Charles a per­du très tôt sa mère, alors qu’il était âgé de 12 ans. Sa matu­ri­té éton­nam­ment pré­coce doit sans doute beau­coup à l’intimité qu’il a eue très jeune avec son grand-père Hen­ry Le Cha­te­lier, X 1869. Le père de Gene­viève, René Dar­gnies, X1893, était ingé­nieur en chef aux Che­mins de fer du PLM. La mère de René, après le décès de son mari Georges Dar­gnies, X 1858, s’était rema­riée avec Gus­tave Noble­maire, X 1851, direc­teur géné­ral de la Com­pa­gnie PLM depuis 1882. À cette époque le réseau fer­ré Paris-Lyon-Médi­ter­ra­née comp­tait déjà 8 000 kilo­mètres sur 37 dépar­te­ments, ani­mé par un per­son­nel de 77000 agents, dont 88 poly­tech­ni­ciens : c’est dire que les X ne seront pas dépay­sés face à ces acteurs de l’avant-guerre.

Ces lettres heu­reu­se­ment conser­vées et retrans­crites dans leur inté­gra­li­té ont valeur de témoi­gnage. Elles racontent une époque, et un milieu fami­lial assez aisé et très sérieux face à ses res­pon­sa­bi­li­tés ; elles mettent en scène des jeunes gens qui se parlent de leurs lec­tures – par exemple, mais pas seule­ment L’Imitation de Jésus-Christ –, et s’interrogent sur les fins du mariage, avec un sérieux qui n’empêche pas modes­tie et humour ; elles prennent donc toutes les formes du roman par lettres, récit, ana­lyse, confi­dence, sug­ges­tion, négo­cia­tion, décla­ra­tions d’amour répé­tées et de plus en plus impa­tientes.
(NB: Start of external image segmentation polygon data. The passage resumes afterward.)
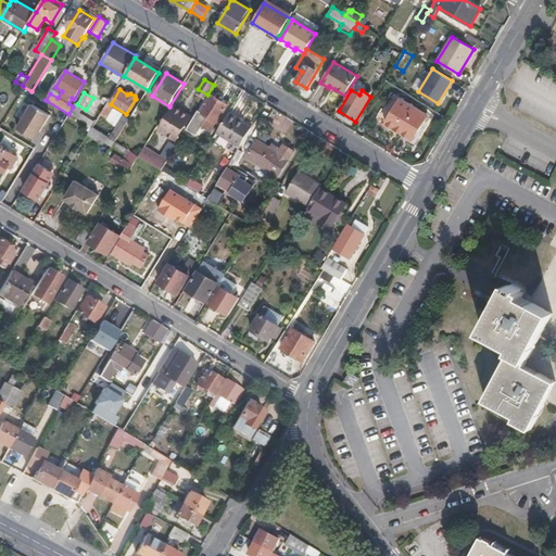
[(217,123),(228,106),(211,96),(201,112),(198,111),(178,143),(192,151),(200,139),(196,137),(203,125),(211,130),(216,122),(217,123)]
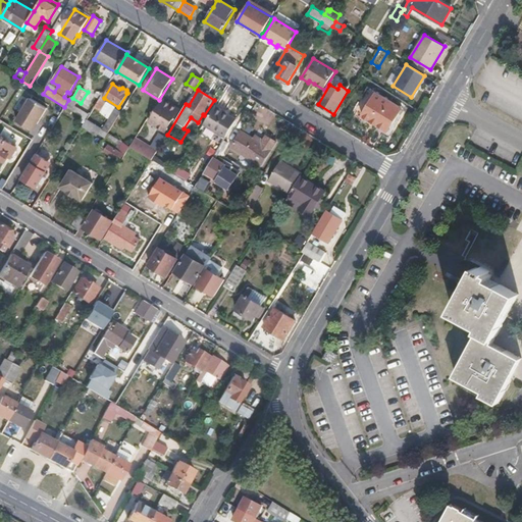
[(361,116),(387,133),(403,108),(376,92),(361,116)]
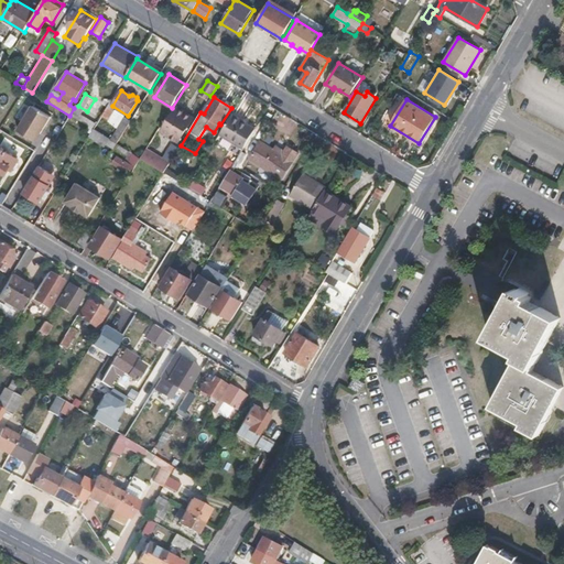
[(32,141),(47,117),(30,105),(14,130),(32,141)]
Donc, aucune miè­vre­rie comme on pou­vait en trou­ver dans les ouvrages d’il y a cin­quante ans char­gés d’expliquer aux fian­cés ce qui les atten­dait après la céré­mo­nie ; mais une sorte de chant, par­fois proche du Can­tique des can­tiques qui devrait émou­voir et peut-être éclai­rer les lec­teurs, jeunes et moins jeunes, à l’heure des choix comme à celle des bilans !

Il y a des mélo­dies que l’on ne peut oublier…

Post-scrip­tum : Charles et Gene­viève décé­de­ront res­pec­ti­ve­ment en 1986 et 2000 ; ils eurent neuf enfants. L’aînée Chan­tal, qui reçut par tes­ta­ment de sa mère ce paquet de lettres, raconte en avant-pro­pos son émo­tion devant ce cadeau. Le livre ne dit pas, mais c’est un ajout inté­res­sant, que Charles Royer fut, tout au long de sa car­rière d’ingénieur acié­riste, fidèle à sa voca­tion pre­mière. Son refus de toute espèce de com­pro­mis­sion lui atti­rait sans doute quelques ini­mi­tiés dans son milieu pro­fes­sion­nel, mais ses qua­li­tés de jus­tice et d’honnêteté, ain­si que sa grande com­pé­tence, lui valurent la confiance du Conseil d’administration des Acié­ries de Cham­pa­gnole qui lui confia la direc­tion des usines, puis rapi­de­ment la direc­tion géné­rale de la Société.

À la retraite, il mit ses qua­li­tés humaines au ser­vice d’un tri­bu­nal des prud’hommes. Il se dévoua dans cette tâche jusqu’à ce qu’un can­cer l’emporte pré­ma­tu­ré­ment à l’âge de 73 ans.